Provided records:
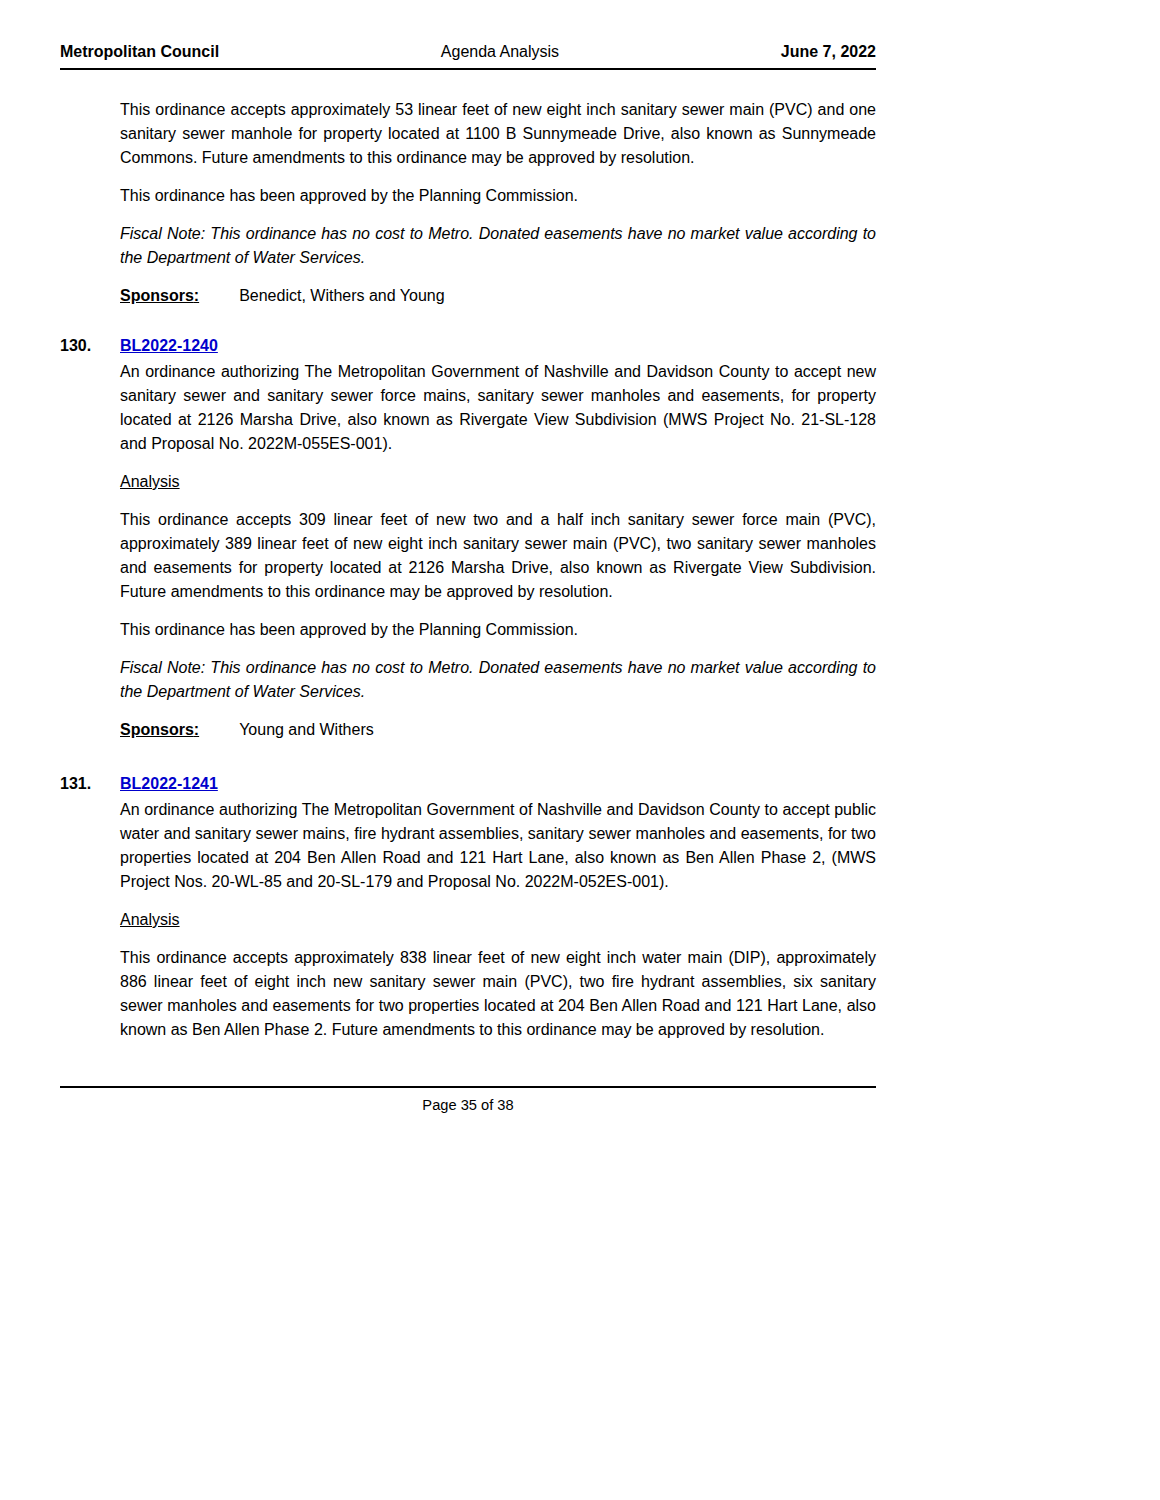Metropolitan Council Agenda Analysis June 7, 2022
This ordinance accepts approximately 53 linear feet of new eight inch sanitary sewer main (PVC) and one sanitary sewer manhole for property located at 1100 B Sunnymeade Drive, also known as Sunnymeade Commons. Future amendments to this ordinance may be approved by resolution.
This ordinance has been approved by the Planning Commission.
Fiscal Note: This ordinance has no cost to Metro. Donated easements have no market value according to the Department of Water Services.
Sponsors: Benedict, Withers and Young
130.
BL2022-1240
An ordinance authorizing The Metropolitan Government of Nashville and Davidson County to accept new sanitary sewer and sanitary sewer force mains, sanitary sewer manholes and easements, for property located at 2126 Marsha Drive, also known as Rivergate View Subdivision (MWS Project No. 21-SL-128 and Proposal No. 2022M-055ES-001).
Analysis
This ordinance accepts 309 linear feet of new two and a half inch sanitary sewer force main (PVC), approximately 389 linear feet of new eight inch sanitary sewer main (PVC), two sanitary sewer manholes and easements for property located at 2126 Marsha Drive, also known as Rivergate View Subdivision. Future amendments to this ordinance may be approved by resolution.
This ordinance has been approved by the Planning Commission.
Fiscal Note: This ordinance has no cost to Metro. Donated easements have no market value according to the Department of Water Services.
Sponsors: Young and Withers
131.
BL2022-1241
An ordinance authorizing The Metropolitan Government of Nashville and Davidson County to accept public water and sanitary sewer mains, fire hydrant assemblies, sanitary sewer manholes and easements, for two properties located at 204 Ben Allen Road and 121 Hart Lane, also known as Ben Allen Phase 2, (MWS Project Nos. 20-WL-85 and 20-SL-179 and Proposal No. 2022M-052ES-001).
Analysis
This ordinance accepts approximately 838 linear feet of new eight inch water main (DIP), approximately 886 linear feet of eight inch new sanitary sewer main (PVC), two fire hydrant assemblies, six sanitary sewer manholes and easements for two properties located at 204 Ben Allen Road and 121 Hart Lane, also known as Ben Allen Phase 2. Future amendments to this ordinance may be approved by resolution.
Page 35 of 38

What to work on:
Identify every line above that includes the word "Withers", and show those lines.

Result of this task:
Sponsors: Benedict, Withers and Young
Sponsors: Young and Withers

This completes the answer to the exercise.